● YOUR TASK: Every line from the beginning of the records below up to the one holding "[86,847,279,861] [86,867,350,882] 1." should be quoted exactly; leave out the rest.

(Change detection data)
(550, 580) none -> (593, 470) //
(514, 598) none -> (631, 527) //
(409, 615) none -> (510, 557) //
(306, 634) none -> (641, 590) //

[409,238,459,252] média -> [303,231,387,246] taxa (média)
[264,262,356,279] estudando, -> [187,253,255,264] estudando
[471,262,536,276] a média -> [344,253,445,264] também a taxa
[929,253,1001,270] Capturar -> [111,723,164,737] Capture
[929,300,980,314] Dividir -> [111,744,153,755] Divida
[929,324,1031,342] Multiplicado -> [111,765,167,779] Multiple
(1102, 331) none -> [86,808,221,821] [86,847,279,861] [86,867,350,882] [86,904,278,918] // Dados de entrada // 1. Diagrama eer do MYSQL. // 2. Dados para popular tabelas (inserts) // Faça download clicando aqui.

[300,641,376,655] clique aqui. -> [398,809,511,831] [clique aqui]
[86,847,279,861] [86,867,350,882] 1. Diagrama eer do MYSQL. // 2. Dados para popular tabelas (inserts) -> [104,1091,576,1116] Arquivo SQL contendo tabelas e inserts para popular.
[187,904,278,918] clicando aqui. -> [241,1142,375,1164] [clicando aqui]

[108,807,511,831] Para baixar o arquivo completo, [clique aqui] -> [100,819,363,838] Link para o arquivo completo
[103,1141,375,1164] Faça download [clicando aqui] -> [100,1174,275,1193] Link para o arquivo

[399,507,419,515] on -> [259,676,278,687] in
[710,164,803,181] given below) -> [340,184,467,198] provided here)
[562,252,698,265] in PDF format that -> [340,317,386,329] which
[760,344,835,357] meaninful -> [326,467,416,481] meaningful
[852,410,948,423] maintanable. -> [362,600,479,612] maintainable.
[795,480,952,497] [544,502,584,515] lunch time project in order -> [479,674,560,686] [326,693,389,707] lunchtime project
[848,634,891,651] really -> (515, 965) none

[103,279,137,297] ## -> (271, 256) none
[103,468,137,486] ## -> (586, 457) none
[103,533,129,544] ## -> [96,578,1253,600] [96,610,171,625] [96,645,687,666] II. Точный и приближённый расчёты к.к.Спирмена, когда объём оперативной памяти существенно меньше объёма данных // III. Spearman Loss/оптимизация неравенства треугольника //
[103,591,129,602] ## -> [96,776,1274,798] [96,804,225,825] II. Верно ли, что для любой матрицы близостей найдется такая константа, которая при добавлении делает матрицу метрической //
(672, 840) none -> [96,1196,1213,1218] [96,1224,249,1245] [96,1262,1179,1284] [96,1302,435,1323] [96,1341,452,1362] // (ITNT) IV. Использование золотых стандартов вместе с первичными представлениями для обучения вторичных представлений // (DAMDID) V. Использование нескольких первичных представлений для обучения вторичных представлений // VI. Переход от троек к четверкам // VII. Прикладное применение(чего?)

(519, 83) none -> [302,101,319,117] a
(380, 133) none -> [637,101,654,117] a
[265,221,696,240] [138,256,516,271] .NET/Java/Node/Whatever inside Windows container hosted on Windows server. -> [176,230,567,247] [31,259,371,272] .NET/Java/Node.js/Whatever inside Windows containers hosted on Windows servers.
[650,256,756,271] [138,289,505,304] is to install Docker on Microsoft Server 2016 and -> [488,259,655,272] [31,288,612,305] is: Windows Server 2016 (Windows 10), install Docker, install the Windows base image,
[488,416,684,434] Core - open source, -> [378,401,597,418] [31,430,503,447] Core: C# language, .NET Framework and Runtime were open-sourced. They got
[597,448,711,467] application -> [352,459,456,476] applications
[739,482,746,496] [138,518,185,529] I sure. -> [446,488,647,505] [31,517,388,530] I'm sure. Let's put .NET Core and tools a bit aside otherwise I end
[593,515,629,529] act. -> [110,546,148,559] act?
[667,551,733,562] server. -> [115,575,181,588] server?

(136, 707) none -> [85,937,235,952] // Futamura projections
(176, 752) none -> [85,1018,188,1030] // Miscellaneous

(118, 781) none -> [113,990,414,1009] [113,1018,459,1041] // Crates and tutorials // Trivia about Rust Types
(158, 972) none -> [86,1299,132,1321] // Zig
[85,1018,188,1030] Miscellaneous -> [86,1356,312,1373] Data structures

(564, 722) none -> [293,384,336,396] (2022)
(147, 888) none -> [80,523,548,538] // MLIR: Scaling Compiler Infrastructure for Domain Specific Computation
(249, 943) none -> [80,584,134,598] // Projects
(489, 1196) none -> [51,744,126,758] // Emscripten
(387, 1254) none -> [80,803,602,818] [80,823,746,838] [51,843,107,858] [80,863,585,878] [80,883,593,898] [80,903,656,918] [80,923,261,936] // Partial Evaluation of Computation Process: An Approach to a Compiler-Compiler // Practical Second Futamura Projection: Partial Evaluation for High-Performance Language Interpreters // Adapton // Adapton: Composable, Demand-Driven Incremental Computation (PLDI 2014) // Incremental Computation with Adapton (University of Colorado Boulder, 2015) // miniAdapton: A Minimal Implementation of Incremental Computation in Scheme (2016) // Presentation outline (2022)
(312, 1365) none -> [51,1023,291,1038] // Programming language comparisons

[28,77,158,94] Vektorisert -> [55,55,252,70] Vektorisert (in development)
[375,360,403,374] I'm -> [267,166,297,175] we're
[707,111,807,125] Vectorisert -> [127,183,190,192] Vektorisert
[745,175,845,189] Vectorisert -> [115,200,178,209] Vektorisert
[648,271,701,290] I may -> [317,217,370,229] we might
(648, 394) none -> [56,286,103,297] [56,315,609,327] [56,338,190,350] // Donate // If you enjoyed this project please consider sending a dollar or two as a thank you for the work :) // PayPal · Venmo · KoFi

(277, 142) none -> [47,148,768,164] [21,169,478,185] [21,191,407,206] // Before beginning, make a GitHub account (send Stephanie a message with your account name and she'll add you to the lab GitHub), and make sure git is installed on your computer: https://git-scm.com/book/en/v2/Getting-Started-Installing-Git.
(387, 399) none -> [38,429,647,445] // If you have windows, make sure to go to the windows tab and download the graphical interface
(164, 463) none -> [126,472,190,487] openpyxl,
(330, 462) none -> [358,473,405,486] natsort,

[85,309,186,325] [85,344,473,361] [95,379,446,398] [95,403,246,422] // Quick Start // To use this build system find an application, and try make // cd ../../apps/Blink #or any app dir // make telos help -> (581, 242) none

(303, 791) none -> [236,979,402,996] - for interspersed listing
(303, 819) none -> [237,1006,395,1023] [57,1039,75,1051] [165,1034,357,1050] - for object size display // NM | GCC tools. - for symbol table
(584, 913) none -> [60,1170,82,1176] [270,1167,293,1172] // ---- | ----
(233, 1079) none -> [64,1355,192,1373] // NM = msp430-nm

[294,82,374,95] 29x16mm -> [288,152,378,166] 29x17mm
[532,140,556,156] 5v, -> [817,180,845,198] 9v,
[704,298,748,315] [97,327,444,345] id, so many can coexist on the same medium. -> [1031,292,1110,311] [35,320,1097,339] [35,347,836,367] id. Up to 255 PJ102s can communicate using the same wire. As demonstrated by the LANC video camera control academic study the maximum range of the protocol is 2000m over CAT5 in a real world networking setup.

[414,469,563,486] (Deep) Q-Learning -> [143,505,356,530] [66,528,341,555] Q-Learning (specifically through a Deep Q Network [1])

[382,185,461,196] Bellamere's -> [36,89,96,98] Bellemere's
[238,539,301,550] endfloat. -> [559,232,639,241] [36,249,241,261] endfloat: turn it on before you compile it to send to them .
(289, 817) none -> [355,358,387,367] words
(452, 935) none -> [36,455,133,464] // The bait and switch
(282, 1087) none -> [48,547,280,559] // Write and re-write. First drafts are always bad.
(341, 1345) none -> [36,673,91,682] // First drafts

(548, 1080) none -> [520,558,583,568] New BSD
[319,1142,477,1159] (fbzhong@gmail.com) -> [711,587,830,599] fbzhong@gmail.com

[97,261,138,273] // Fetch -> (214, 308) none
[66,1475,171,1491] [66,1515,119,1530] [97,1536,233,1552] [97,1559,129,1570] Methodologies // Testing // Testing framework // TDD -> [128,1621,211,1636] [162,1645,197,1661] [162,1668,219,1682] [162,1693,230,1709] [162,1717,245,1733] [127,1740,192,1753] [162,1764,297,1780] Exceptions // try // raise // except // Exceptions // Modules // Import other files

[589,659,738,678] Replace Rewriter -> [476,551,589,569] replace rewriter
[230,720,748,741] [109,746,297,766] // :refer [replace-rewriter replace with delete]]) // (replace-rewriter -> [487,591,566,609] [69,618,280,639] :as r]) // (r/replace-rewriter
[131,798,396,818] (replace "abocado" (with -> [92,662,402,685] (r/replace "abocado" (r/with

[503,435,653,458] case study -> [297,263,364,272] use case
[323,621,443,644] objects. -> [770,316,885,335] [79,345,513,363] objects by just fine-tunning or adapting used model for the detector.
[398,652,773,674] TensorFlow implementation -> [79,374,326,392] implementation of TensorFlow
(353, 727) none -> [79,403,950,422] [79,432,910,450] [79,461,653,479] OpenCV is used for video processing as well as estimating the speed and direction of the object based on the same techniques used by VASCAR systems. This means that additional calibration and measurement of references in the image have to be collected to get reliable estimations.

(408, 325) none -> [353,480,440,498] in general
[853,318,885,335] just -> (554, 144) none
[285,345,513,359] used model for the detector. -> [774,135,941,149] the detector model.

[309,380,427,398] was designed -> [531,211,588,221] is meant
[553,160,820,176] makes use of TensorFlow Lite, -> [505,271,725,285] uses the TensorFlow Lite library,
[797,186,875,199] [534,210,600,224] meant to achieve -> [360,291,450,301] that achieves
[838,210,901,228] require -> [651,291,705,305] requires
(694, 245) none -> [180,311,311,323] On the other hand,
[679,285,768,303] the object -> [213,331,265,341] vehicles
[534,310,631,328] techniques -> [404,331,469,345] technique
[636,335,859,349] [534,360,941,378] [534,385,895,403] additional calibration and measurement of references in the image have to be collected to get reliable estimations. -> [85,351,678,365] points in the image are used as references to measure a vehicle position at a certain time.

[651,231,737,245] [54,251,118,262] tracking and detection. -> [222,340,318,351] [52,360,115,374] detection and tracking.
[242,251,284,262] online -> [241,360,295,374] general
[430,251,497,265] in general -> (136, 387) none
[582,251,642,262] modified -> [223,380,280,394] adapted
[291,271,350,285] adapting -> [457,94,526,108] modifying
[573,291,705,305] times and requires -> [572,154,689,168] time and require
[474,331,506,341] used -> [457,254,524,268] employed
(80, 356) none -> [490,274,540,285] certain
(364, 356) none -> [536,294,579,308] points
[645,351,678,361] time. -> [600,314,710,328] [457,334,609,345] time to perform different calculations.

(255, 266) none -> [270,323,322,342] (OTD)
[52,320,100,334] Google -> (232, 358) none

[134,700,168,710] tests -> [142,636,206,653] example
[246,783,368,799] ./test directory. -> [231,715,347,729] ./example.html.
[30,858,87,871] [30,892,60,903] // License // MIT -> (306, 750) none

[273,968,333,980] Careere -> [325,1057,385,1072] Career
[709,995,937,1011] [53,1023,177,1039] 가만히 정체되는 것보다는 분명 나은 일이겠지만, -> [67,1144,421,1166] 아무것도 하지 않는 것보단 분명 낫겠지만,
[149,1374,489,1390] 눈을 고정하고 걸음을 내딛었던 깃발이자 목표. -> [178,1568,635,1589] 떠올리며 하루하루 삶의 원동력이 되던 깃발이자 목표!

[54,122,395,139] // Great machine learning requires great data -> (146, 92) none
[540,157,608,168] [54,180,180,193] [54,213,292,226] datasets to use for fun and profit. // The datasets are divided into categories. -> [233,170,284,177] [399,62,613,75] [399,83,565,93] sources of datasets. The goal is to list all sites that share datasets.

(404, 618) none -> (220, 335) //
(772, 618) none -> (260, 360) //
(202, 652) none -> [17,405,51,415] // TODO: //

● RESPONSE TO THE EXERCISE:
(550, 580) none -> (593, 470) //
(514, 598) none -> (631, 527) //
(409, 615) none -> (510, 557) //
(306, 634) none -> (641, 590) //

[409,238,459,252] média -> [303,231,387,246] taxa (média)
[264,262,356,279] estudando, -> [187,253,255,264] estudando
[471,262,536,276] a média -> [344,253,445,264] também a taxa
[929,253,1001,270] Capturar -> [111,723,164,737] Capture
[929,300,980,314] Dividir -> [111,744,153,755] Divida
[929,324,1031,342] Multiplicado -> [111,765,167,779] Multiple
(1102, 331) none -> [86,808,221,821] [86,847,279,861] [86,867,350,882] [86,904,278,918] // Dados de entrada // 1. Diagrama eer do MYSQL. // 2. Dados para popular tabelas (inserts) // Faça download clicando aqui.

[300,641,376,655] clique aqui. -> [398,809,511,831] [clique aqui]
[86,847,279,861] [86,867,350,882] 1. Diagrama eer do MYSQL. // 2. Dados para popular tabelas (inserts) -> [104,1091,576,1116] Arquivo SQL contendo tabelas e inserts para popular.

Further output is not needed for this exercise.